* SUPPLIED MATERIAL:
========

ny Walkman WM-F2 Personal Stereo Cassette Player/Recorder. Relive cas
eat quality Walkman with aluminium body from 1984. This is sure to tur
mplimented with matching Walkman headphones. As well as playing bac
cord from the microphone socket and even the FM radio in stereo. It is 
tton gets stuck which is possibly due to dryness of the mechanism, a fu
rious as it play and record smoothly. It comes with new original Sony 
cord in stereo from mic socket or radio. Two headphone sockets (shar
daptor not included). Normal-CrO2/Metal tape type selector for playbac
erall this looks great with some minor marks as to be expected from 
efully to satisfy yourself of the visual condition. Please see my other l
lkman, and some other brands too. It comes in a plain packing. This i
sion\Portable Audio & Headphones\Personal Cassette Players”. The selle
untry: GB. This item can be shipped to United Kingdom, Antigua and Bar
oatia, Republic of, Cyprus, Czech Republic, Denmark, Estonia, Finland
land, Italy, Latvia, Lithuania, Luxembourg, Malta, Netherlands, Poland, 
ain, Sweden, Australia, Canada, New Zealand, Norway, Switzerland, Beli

========

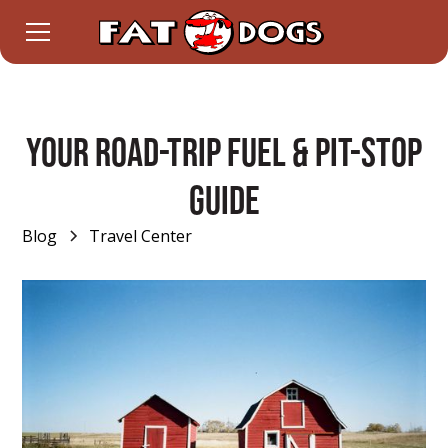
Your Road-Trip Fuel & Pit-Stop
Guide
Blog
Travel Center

========

* BRIEF:
I need every line of the data that has the word "Personal"; please list them.

* EXERCISE ANSWER:
ny Walkman WM-F2 Personal Stereo Cassette Player/Recorder. Relive cas
sion\Portable Audio & Headphones\Personal Cassette Players”. The selle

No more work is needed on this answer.